Coherence Quotes

  • Mike: No, we're not splitting up. We're just gonna go in two different groups.

  • Hugh: Yeah, we're in a different reality because the reality where I am from, my best friend didn't sleep with my wife.

    Mike: Hugh, do you not understand what I'm saying? This all started tonight, and if there are a million different realities, I have slept with your wife in every one of them.

  • Hugh: These are Brian's notes from his lesson plan for his class. "Decoherence and Schroedinger's Cat."

  • Hugh: So, listen to this. This is what he's written. "There is another theory: that two states continue to exist... separate and decoherent from each other, each creating a new branch of reality... based on the two outcomes. Quantum decoherence ensures that the different outcomes... have no interaction with each other."

  • Mike: If we're collapsing right now, I'm gonna collapse on them. I'm not gonna wait for them to collapse on us.

    Hugh: Whoa, whoa, Mike.

    Mike: I'll go over there and I'll just kill 'em.

  • Mike: Let's have a drink.

  • Mike: This whole night we've been worrying... there's some dark version of us out there somewhere. What if we're the dark version?

  • Kevin: And then, he took me to some lawyer bar.

    Em: A lawyer bar?

    Kevin: Yeah. A lawyer bar, kind of. I don't know. Everybody there seemed like a lawyer. I felt like I was the only person without a tie.

    Em: Well, maybe we should get you a tie for emergencies.

    Kevin: Yeah, wardrobe emergencies.

  • [first lines]

    Kevin: [on the phone] I felt like I had a lot of time.

    Em: I know. It's good. I'm good.

    Kevin: Yeah. We're, um... we're just getting off the freeway.

    Em: Yeah? Did, Hugh pick you up at the office, or...

    Kevin: Yes, he was coming in from Oakland. He was late, of course. Then I took him... And then, he took me to some lawyer bar.

    Em: A lawyer bar?

    Kevin: Yeah. A lawyer bar, kind of. Yeah. I don't know. Everybody there seemed like a lawyer. I felt like I was the only person without a tie.

    Em: Well, maybe we should get you a tie for emergencies.

    Kevin: Yeah, wardrobe emergencies.

  • [last lines]

    Kevin: [his phone ringing] That's weird. It's you calling me. Hello?

  • Laurie: Em, you seem to be the comet expert here. What happened the last time?

    Em: This one passed over a hundred years ago, but much farther.

    Laurie: But do we know about anything that happened?

    Em: Nothing happened then, it was too far away.

    Laurie: So, is there any reason we should be freaked out right now?

    Em: Well, I mean, it is a lot closer this time.

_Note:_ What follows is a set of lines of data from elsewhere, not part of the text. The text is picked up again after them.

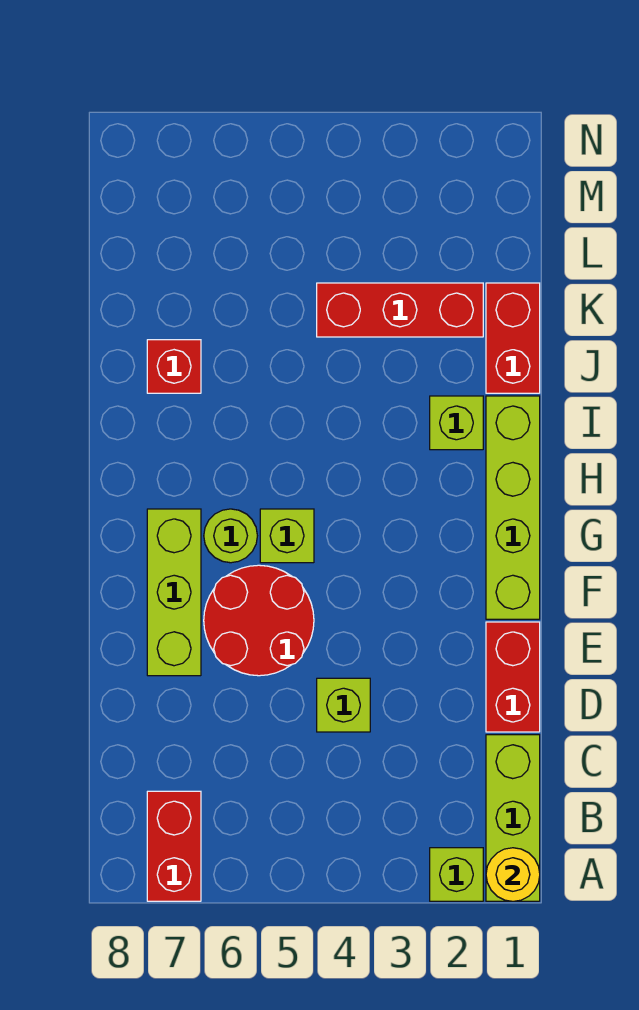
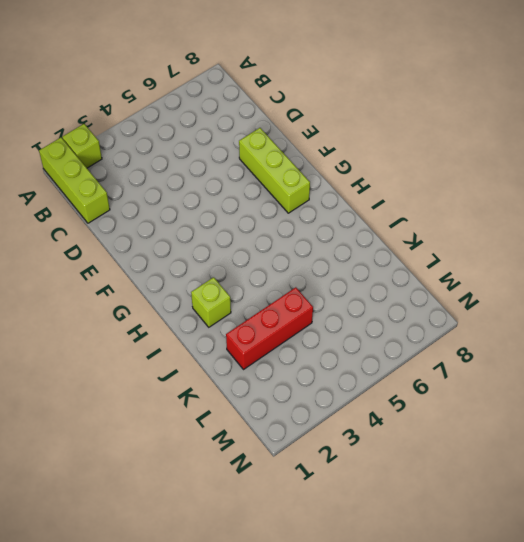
none -> red 1x2 brick [147,791,201,901]
none -> red 1x2 brick [486,622,540,732]
none -> lime 1x1 brick [317,678,370,732]

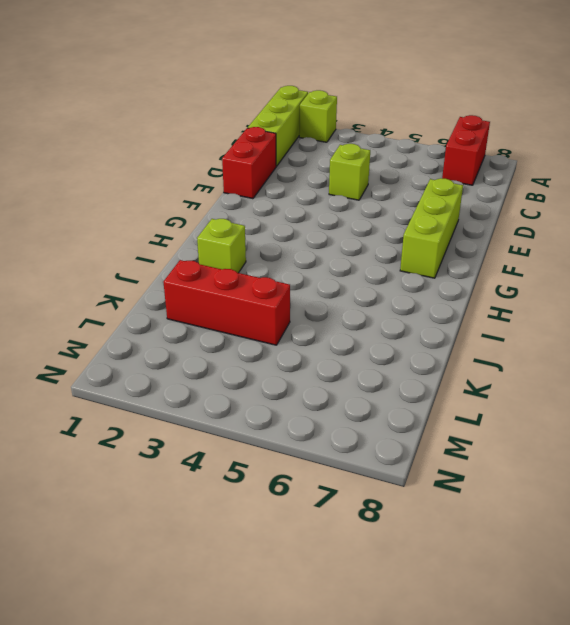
none -> red 2x2 round brick [204,565,314,676]
none -> lime 1x4 brick [486,396,540,619]
none -> lime 1x1 brick [260,509,314,563]

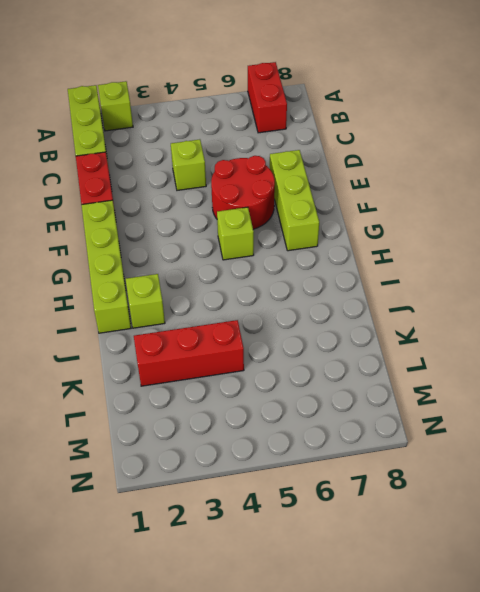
none -> lime 1x1 round brick [204,509,257,563]
none -> red 1x2 brick [486,283,540,393]
none -> red 1x1 brick [147,340,201,393]

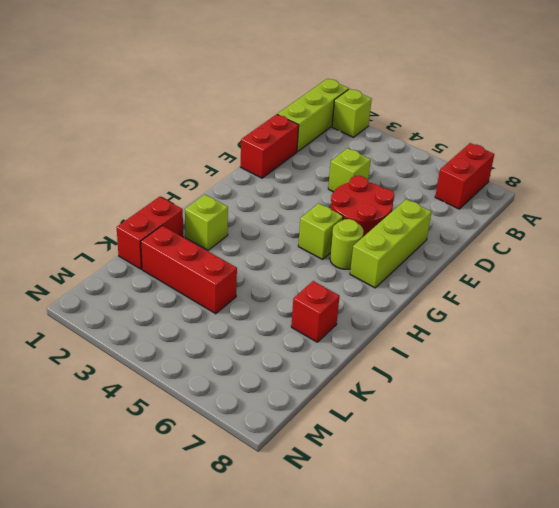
none -> lime 1x4 brick [486,396,540,619]
none -> yellow 1x1 round brick [486,848,540,901]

    Laurie: What does that mean?

    Em: Okay. I read one more thing...

    Lee: Oh, another story!

    Em: Just one more. It's called the Tunguska Event, and, um, it was a comet or a meteor or something like that, that entered the atmosphere over Siberia and exploded over Earth. So it didn't actually have physical impact. It didn't touch Earth, it didn't leave a crater or anything, but the force of that explosion flattened trees for hundreds of miles. But it only killed about one to two people.

    Laurie: It's Siberia. There were probably only two people there.

    Em: Yeah, but they don't necessarily...

    Mike: [jokingly] It wiped out the population of Siberia.

    Laurie: Basically, yeah.

    Em: Right.

    Laurie: Well, that doesn't make me feel better.

    Kevin: And when was this?

    Em: It was like, in 1908, 1903...

    [Suddenly they hear someone banging on the door and get startled]

  • Amir: [Looking at his picture from inside the box] This was taken tonight.

    Em: What? How do you know that?

    Amir: I bought this sweater today, so that's from tonight.